When I started on this, I was initially doing a very restricted set of use cases: e.g. only elections to to the European Parliament. But the more examples I encountered, the more I realised that there was no advantage in doing only a sub-set, when each edit could resolve a much wider set of issues in one pass.

So the effect of what I am doing is to fix a set of redirects, some of which may be broken, but where identifying only the broken ones is massively more work than just standardising the lot. AWB just handles text patterns, and can't identify whether a link is red, so unless someone wants to handcode a whole bot which does squillions of system calls to identify only redlinks, this is the neatest way of doing it.

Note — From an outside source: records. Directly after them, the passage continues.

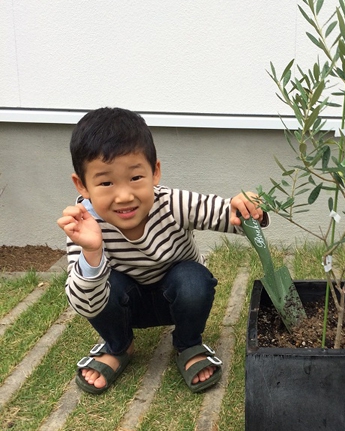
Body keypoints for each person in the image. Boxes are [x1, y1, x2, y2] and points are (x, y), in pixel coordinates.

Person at [57, 107, 264, 394]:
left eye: (135, 178)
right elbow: (85, 305)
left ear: (154, 172)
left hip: (176, 297)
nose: (124, 195)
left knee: (194, 278)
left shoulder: (172, 203)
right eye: (105, 182)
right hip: (125, 305)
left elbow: (227, 214)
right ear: (83, 185)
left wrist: (246, 207)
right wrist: (92, 253)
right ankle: (118, 345)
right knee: (105, 281)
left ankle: (188, 342)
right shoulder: (84, 226)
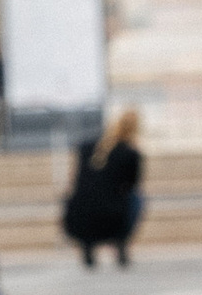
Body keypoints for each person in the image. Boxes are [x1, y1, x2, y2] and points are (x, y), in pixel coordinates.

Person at [61, 108, 144, 267]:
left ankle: (88, 246)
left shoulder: (86, 146)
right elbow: (132, 183)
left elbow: (77, 178)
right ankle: (121, 241)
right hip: (113, 216)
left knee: (86, 193)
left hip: (79, 214)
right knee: (136, 196)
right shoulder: (131, 153)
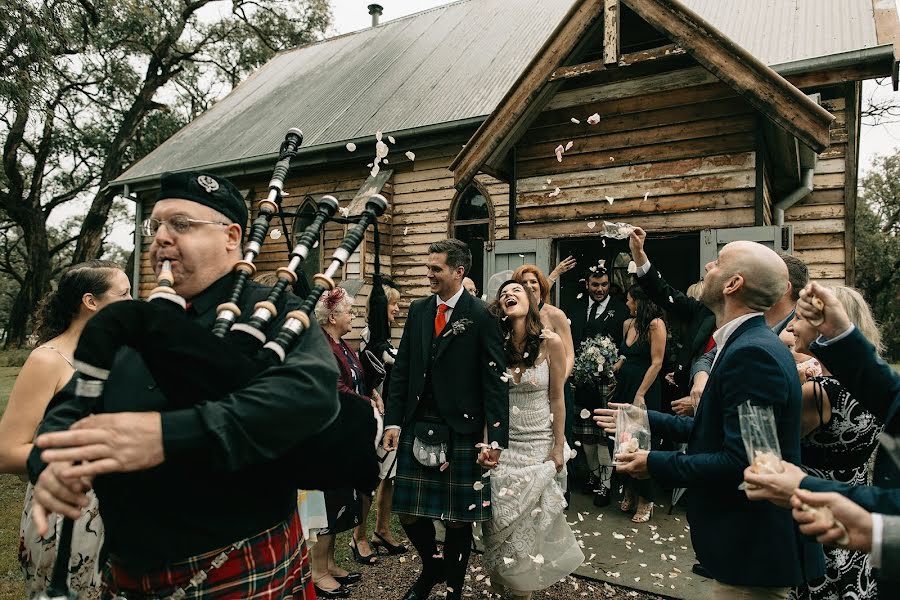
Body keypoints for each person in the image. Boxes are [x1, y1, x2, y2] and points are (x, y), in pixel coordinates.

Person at [27, 171, 340, 598]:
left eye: (181, 224)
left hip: (237, 559)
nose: (160, 237)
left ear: (232, 237)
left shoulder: (277, 310)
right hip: (127, 564)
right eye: (155, 225)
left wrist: (167, 436)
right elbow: (69, 405)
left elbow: (308, 396)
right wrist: (50, 464)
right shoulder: (135, 320)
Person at [597, 236, 824, 599]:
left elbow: (743, 462)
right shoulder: (747, 343)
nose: (707, 267)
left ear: (734, 285)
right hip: (746, 550)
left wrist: (653, 462)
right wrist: (647, 418)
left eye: (717, 262)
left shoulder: (754, 355)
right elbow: (729, 434)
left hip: (752, 551)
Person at [382, 238, 508, 600]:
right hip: (418, 422)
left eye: (436, 268)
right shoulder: (420, 310)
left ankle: (453, 585)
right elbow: (402, 370)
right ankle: (431, 566)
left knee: (458, 518)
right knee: (407, 511)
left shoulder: (482, 315)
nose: (429, 275)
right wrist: (393, 422)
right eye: (429, 268)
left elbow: (495, 383)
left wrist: (495, 440)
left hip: (464, 429)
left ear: (459, 271)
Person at [0, 260, 130, 598]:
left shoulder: (120, 354)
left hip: (123, 508)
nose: (133, 302)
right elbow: (6, 451)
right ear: (91, 302)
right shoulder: (49, 360)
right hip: (67, 508)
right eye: (124, 294)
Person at [482, 280, 583, 599]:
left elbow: (557, 398)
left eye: (517, 290)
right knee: (499, 527)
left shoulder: (550, 342)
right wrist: (487, 443)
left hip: (538, 445)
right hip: (504, 446)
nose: (509, 294)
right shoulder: (493, 344)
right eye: (503, 293)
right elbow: (487, 401)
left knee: (526, 533)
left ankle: (521, 592)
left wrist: (557, 445)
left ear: (531, 301)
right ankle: (504, 585)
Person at [314, 288, 370, 597]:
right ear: (333, 317)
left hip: (344, 432)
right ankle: (317, 571)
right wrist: (365, 405)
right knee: (326, 504)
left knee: (339, 503)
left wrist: (371, 393)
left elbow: (356, 378)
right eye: (349, 312)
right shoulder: (321, 345)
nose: (353, 316)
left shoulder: (343, 344)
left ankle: (331, 562)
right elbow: (333, 386)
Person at [570, 265, 628, 506]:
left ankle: (605, 485)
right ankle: (594, 477)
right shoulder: (576, 308)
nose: (600, 289)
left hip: (608, 383)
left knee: (604, 435)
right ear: (587, 285)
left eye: (604, 285)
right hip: (581, 381)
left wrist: (618, 362)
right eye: (595, 285)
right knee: (586, 435)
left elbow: (627, 345)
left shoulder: (621, 310)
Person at [358, 282, 408, 557]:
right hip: (375, 416)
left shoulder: (383, 335)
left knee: (388, 476)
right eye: (393, 304)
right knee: (371, 477)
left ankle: (382, 529)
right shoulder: (372, 336)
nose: (398, 309)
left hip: (389, 415)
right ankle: (359, 536)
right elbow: (396, 361)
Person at [610, 284, 667, 523]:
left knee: (640, 441)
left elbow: (657, 362)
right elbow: (626, 354)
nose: (626, 303)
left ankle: (647, 498)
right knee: (619, 439)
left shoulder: (656, 325)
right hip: (624, 386)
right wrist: (614, 366)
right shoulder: (628, 324)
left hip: (644, 388)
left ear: (640, 301)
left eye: (629, 299)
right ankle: (629, 488)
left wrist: (641, 393)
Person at [512, 264, 574, 375]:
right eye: (523, 283)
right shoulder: (513, 315)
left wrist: (559, 382)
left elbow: (569, 356)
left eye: (533, 282)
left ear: (541, 286)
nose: (529, 286)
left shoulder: (556, 315)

There are some changes (example) of the form [[Foo election, YYYY|alias]] to [[YYYY Foo election|alias]]. This is a mild violation of WP:NOTBROKEN but harmless, and it's quicker to action the change mechanically (albeit unnecessarily) than to spend time calculating whether it would be redundant.

Custom module edit

Edits are done using Wikipedia:AutoWikiBrowser (AWB) with a custom module (see WP:AutoWikiBrowser/Custom Modules) which generates a custom edit summary. The code of my module is at User:BrownHairedGirl/Election links cleanup/AWB custom module.

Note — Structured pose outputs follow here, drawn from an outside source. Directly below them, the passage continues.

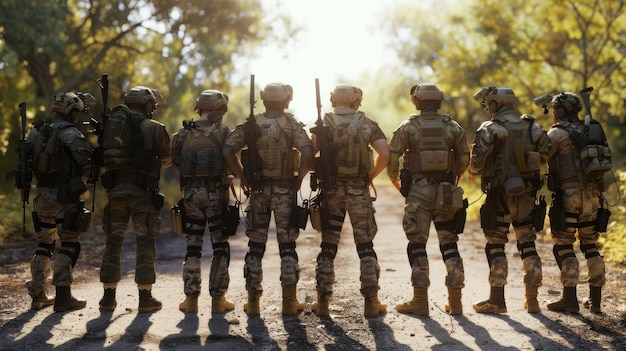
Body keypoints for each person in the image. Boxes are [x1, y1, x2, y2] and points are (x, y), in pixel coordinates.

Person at [222, 82, 313, 315]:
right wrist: (299, 178)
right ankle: (289, 303)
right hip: (284, 191)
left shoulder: (252, 124)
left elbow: (228, 150)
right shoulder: (291, 124)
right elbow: (307, 151)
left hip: (259, 192)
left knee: (255, 247)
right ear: (286, 100)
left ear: (264, 100)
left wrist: (241, 176)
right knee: (288, 247)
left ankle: (253, 304)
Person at [387, 83, 470, 316]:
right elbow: (464, 158)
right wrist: (454, 178)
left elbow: (392, 158)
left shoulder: (408, 127)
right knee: (449, 244)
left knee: (417, 245)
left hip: (419, 191)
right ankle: (455, 302)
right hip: (446, 192)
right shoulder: (452, 128)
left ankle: (420, 301)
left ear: (417, 102)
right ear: (439, 101)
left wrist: (395, 180)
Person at [310, 84, 390, 317]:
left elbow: (310, 152)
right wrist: (370, 176)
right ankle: (371, 303)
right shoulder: (367, 124)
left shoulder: (323, 124)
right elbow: (384, 153)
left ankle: (323, 302)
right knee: (365, 246)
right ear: (356, 101)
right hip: (358, 190)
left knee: (328, 245)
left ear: (334, 100)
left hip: (332, 191)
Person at [469, 86, 551, 314]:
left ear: (494, 104)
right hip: (527, 193)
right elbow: (547, 153)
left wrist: (478, 169)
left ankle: (497, 300)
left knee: (496, 245)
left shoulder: (491, 128)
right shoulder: (532, 126)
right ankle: (532, 300)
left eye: (489, 104)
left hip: (499, 195)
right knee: (527, 243)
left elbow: (475, 163)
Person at [98, 86, 172, 313]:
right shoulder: (154, 128)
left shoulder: (110, 127)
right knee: (145, 242)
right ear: (147, 104)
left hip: (116, 191)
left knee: (113, 242)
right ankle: (145, 298)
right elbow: (168, 158)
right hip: (143, 193)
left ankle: (108, 298)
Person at [544, 92, 611, 314]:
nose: (554, 112)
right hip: (593, 196)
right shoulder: (590, 130)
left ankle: (569, 299)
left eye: (555, 108)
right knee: (590, 245)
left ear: (560, 110)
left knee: (564, 245)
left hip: (569, 196)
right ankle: (596, 302)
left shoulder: (557, 133)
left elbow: (541, 157)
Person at [27, 92, 94, 312]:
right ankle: (63, 296)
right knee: (69, 244)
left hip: (40, 195)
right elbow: (87, 164)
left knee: (45, 243)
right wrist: (80, 181)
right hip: (64, 197)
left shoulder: (36, 132)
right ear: (71, 110)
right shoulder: (71, 133)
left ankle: (38, 294)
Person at [171, 90, 235, 313]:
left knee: (193, 247)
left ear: (200, 107)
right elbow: (231, 155)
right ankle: (218, 301)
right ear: (220, 107)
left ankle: (190, 300)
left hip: (190, 195)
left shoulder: (184, 131)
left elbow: (176, 160)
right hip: (216, 194)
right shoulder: (223, 131)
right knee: (219, 246)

The design goals of the module were to:

  1. On any page, replace each wikilink of the form Foo election, YYYY or Foo election YYYY with a link of the form YYYY Foo election
  2. To be entirely rules-based, knowing nothing about any election.
  3. Display each variant in the edit summary as an actual link, to allow checking for any bluelinks turned red
  4. Skip cases where moving the year to the start of the title would be wrong.
    e.g. Candidates in the Foo election, YYYY should not be changed to YYYY Candidates in the Foo election.

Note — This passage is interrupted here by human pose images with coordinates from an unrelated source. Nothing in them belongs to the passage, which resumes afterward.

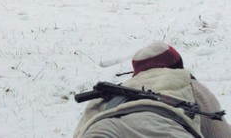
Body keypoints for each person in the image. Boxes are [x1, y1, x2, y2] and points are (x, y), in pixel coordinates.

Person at [74, 42, 231, 137]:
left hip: (106, 127)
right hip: (162, 128)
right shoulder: (187, 82)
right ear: (178, 65)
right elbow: (221, 134)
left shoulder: (114, 91)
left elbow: (84, 127)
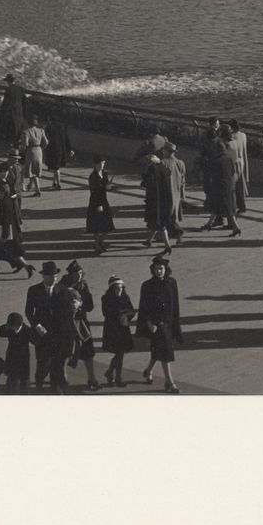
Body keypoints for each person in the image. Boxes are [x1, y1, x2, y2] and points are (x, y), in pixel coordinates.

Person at [136, 255, 183, 391]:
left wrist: (176, 324)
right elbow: (144, 307)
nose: (159, 271)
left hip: (167, 323)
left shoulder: (172, 283)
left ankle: (148, 370)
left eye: (161, 268)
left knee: (159, 349)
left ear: (165, 269)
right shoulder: (147, 285)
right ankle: (169, 382)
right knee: (166, 351)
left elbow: (175, 305)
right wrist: (149, 323)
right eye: (156, 269)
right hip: (155, 325)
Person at [25, 262, 62, 386]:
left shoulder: (61, 290)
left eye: (55, 277)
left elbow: (66, 309)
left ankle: (54, 386)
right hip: (42, 332)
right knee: (42, 361)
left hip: (57, 332)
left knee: (56, 361)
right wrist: (37, 325)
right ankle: (39, 384)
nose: (54, 279)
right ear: (44, 276)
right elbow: (29, 311)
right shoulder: (34, 290)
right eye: (51, 276)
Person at [0, 181, 32, 279]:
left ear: (3, 192)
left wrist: (4, 235)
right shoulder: (6, 200)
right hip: (4, 230)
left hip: (5, 232)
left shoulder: (4, 203)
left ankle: (26, 267)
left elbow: (7, 220)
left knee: (10, 252)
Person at [100, 274, 137, 385]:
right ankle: (116, 376)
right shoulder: (106, 298)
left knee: (120, 353)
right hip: (112, 329)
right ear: (112, 289)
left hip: (123, 328)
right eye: (117, 288)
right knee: (120, 353)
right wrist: (120, 313)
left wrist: (127, 316)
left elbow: (131, 310)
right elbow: (106, 313)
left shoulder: (125, 297)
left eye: (121, 287)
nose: (119, 290)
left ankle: (112, 374)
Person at [0, 311, 44, 394]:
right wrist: (5, 327)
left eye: (13, 326)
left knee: (24, 381)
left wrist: (40, 329)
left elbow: (37, 339)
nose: (12, 328)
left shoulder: (27, 330)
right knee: (11, 380)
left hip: (23, 358)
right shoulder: (9, 329)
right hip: (11, 357)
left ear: (18, 325)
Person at [141, 154, 173, 249]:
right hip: (165, 198)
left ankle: (167, 246)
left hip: (155, 200)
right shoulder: (164, 168)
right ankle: (148, 241)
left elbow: (148, 183)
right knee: (155, 222)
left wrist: (144, 178)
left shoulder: (153, 169)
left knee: (159, 223)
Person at [86, 156, 115, 252]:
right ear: (95, 164)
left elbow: (106, 187)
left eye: (104, 163)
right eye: (101, 163)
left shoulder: (104, 174)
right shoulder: (93, 177)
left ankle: (99, 242)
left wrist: (109, 186)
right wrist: (98, 205)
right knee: (96, 226)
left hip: (104, 200)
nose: (103, 165)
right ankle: (97, 244)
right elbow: (94, 191)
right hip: (96, 202)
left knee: (107, 224)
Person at [0, 72, 27, 145]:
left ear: (8, 81)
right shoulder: (21, 89)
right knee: (18, 126)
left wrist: (2, 111)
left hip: (11, 111)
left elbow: (6, 102)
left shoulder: (9, 89)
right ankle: (17, 142)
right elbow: (24, 101)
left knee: (10, 127)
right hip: (19, 111)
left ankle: (10, 142)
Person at [44, 117, 73, 190]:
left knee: (55, 168)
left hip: (53, 150)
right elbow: (67, 139)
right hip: (61, 150)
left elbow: (46, 137)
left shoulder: (50, 127)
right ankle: (54, 182)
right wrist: (69, 149)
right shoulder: (62, 128)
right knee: (56, 167)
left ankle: (58, 184)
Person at [20, 118, 47, 197]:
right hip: (39, 150)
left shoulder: (26, 132)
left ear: (28, 124)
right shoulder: (41, 130)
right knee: (35, 169)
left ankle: (38, 190)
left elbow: (25, 144)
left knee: (32, 170)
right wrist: (41, 148)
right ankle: (30, 185)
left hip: (30, 150)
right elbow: (46, 142)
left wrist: (21, 150)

Most of this has been achieved.

  1. The wikilink replacement works reliably and accurately
    • It also handles dates with a month, i.e. replace each wikilink of the form Foo election, Monthname YYYY or Foo election Monthname YYYY with a link of the form Monthname YYYY Foo election
    • It does not handle date ranges Foo election, June–July 1907 or Foo election, 1286–1287
  2. No special variants have been needed for any type of election, but it handles only those links which end in "election, YYYY" or "election, Monthname YYYY" (with or without the comma). It does not handle links to "Foo election, YYYY in Place". So e.g. it will ignore United States presidential election, 2012 in Texas and will not convert it to 2012 United States presidential election in Texas
  3. The edit summary displays the links changed, insofar as AWB's short limit on edit summaries allows (see https://phabricator.wikimedia.org/T199347). This allows easy tracking and fixing of the v small minority of cases where a bluelink is replaced by a redlink. Just look at my contribs, and look for redlinks
  4. The skip cases list has been developed by monitoring for unintended changes, and adding them to the list. The current list excludes links containing the following phases: (Boundary|list|in the|at the|elected|returned|results?|candidates?|selection|selected|polls?|polling|opinion|debates?)